I have an NCE Power Pro 10 amp system that permits programming "on the main". H/e, my efforts to program on the main the LGB decoder III on my LGB Forney does not appear to have any effect. Can LGB III decoders be programmed on the "main", or just on a programming track? Any help greatly appreciated. Also, how to prevent LGB decoders lights from being on only on even speed settings when operating on 28 steps or must program back to 14 steps? Thanks!


----------



## rwbrashear (Jan 5, 2008)

GDancer, 

LGB decoders do not offer Operations Mode Programming (a.k.a. Programming in the Main). CV changes require a programming track.

The headlights are flashing because your NCE system is sending 28/128 speed step commands and the default setting for your LGB decoder is 14 speed steps. (If you have an older EPROM in your NCE command station, you may be able to select 14 speed steps. This mode was eliminated on more recent EPROM updates.) In 28 speed step mode, the central station uses the lighting bit for the additional steps. For even speed steps, the lighting bit is set 'high.' As a result, if the decoder is looking for 14 speed step commands, it decodes the even speed step instructions as a lighting commands to turn on the headlights. The opposite happens for odd number speed steps.

Reprogram CV#29 on your MTS III decoder to enable 28 speed steps to correct the issue. The default value for CV#29 is [4]. Change this value to [6] to correct the issue.
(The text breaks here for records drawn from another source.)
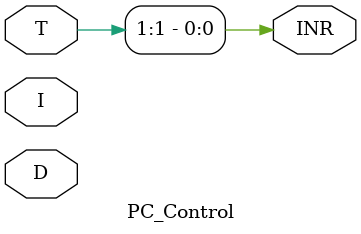
<source format=v>
module PC_Control ( 
    I, D, T,INR 
); 
input I; 
input [7:0] T, D; 
output INR; 
assign INR = (T[1]); 
endmodule 

</source>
If you really want to understand the 'nuts and bolts' reason why the lights flash, read through page #2 of the attached document. 
http://www.nmra.org/standards/DCC/s...004-07.pdf

You will need to use the programming track to make the change. When using NCE to program LGB decoders, I have the best success using Direct Mode Programming. Depending upon the installation, you may need to have the power control switch in position [2]. (Lights/Motor are ON and the Sound is OFF).

Good luck!

Best regards, 
Bob


----------



## gdancer (Feb 19, 2008)

Bob..... Thanks! That was a greatly detailed answer but I needed every bit of it. Will let you know how I fared.


----------